## DOCUMENT EXTRACT:
__________

Question

Help Please! Rationalize the denominator:

Answer 1

\[\frac{ \sqrt{-36} }{ (2-3i)+(3+2i) }\]

Answer 2

How do I start this? :/

Answer 3

@starlord6200

Answer 4

you would first do whats in the parenthesis so its -i and 5i then you would add thm and make it sqr 36 /4i

Answer 5

ok, so after i have this, how do i get id of the -36 under the radical?

Answer 6

so what times it self is 36

Answer 7

I thought it would be 5-i as the denominator D: im so lost

Answer 8

^You are correct

@starlord6200 there is no 'i' term regarding the 2 and the 3...they are just constants

Your denominator IS 5 - i

Answer 9

Oh ok, at least i understand that part lol :P. So, how do i get rid of the -36 under the radical?

Answer 10

So what you have is

\[\large \frac{\sqrt{-36}}{5 - i}\]

Now let me ask you ...what is the square root of 36? "forget the negative sign for the moment*

Answer 11

6

Answer 12

Right...and now also

Cant we just write

\(\large \sqrt{-36}\) as \(\large \sqrt{36 \times -1}\) ?

So if we know that the square root of 36 is 6..we have

\[\large 6\sqrt{-1}\]

And we all know the square root of -1 is i right? so the top turns into

\[\large 6i\]

So NOWWW we have

\[\large \frac{6i}{5 - i}\]

making sense so far?

__________

## TASK DETAILS:
From the forum thread above on rationalizing a denominator, reproduce word for word the passage starting at "you would first" and ending at "get id of the -36 under the radical?".

__________

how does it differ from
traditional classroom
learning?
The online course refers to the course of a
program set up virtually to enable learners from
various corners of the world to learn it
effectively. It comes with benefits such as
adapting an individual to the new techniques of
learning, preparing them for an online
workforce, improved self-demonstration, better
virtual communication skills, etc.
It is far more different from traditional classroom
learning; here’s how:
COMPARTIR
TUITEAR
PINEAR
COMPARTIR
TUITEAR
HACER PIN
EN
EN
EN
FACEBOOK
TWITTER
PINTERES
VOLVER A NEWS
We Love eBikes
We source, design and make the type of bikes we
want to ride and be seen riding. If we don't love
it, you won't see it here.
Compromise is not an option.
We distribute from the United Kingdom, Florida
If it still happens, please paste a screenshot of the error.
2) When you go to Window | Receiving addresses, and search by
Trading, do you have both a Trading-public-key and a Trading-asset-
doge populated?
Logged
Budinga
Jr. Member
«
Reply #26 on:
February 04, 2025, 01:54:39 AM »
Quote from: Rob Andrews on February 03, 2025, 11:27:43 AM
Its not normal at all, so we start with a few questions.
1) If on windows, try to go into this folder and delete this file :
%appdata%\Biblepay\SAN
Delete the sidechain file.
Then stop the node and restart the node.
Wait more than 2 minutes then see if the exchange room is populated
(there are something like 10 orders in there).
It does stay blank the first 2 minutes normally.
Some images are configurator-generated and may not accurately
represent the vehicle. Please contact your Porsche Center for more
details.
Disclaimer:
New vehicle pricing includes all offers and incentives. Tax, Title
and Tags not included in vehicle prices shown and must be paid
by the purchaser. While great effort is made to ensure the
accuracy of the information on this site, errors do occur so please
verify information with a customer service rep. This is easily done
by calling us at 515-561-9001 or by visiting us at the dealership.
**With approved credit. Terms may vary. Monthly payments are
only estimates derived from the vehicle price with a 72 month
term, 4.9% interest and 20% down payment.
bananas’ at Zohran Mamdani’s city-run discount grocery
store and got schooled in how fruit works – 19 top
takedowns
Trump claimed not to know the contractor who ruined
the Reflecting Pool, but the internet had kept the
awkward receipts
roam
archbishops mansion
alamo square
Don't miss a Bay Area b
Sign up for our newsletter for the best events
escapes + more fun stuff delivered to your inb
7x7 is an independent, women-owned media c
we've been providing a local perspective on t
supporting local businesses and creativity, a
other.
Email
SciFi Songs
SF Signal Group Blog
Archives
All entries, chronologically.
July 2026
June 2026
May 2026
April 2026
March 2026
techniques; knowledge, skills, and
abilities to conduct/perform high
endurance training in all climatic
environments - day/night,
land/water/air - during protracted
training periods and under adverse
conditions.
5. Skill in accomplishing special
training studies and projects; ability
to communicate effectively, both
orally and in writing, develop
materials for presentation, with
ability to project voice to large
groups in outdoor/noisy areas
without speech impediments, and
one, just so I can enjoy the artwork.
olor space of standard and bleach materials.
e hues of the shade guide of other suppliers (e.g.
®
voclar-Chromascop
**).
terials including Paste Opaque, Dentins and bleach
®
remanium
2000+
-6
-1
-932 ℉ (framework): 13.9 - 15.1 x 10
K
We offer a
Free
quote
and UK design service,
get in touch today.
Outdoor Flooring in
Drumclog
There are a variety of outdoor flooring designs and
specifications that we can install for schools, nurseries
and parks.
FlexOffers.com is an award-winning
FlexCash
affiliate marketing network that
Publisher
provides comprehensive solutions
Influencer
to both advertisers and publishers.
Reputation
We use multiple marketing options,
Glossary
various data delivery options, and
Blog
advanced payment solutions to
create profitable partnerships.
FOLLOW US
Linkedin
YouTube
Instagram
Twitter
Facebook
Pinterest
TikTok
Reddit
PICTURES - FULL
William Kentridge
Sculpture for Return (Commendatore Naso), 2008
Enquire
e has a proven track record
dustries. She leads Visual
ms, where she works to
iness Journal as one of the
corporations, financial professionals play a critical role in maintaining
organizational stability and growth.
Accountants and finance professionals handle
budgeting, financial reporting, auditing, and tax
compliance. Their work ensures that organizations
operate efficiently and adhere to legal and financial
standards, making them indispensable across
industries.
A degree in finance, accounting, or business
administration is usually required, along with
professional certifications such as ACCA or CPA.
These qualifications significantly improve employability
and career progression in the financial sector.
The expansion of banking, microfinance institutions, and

__________

## ANSWER TO THIS TASK:
you would first do whats in the parenthesis so its -i and 5i then you would add thm and make it sqr 36 /4i

Answer 5

ok, so after i have this, how do i get id of the -36 under the radical?